■ EXERCISE OBJECTIVE
Reproduce the listing exactly. Omit pictures.

===

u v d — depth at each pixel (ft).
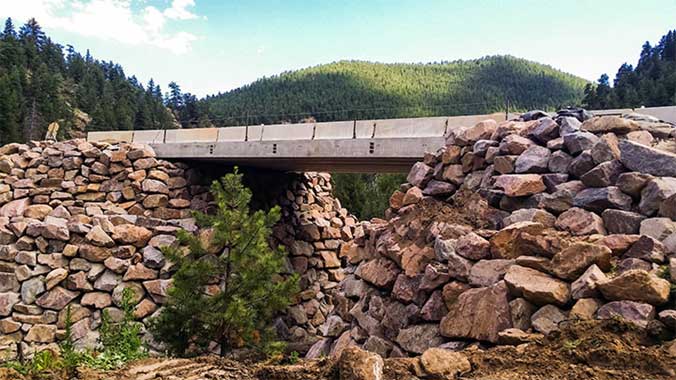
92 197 47.32
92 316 38.24
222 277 27.58
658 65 161.89
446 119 36.42
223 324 24.61
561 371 11.85
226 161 48.39
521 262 16.78
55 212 45.75
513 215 21.59
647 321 12.94
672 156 19.12
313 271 53.42
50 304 38.11
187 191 48.11
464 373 12.43
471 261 19.20
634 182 18.92
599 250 15.30
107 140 52.65
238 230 27.07
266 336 26.00
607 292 14.02
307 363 14.62
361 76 365.61
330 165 47.93
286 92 328.49
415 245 23.38
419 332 19.24
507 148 25.41
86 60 265.75
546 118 25.81
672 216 17.28
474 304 16.79
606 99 135.23
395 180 81.92
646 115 26.63
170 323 24.81
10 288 39.27
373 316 23.08
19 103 143.54
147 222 43.11
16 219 43.09
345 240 58.65
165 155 48.96
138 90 244.01
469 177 26.81
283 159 44.01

===

■ EXPECTED ANSWER
u v d — depth at each pixel (ft).
92 197 47.32
92 316 38.24
222 277 27.58
658 65 161.89
446 119 36.42
223 324 24.61
561 371 11.85
226 161 48.39
521 262 16.78
55 212 45.75
513 215 21.59
647 321 12.94
672 156 19.12
313 271 53.42
50 304 38.11
187 191 48.11
464 373 12.43
471 261 19.20
634 182 18.92
599 250 15.30
107 140 52.65
238 230 27.07
266 336 26.00
607 292 14.02
307 363 14.62
361 76 365.61
330 165 47.93
286 92 328.49
415 245 23.38
419 332 19.24
507 148 25.41
86 60 265.75
546 118 25.81
672 216 17.28
474 304 16.79
606 99 135.23
395 180 81.92
646 115 26.63
170 323 24.81
10 288 39.27
373 316 23.08
19 103 143.54
147 222 43.11
16 219 43.09
345 240 58.65
165 155 48.96
138 90 244.01
469 177 26.81
283 159 44.01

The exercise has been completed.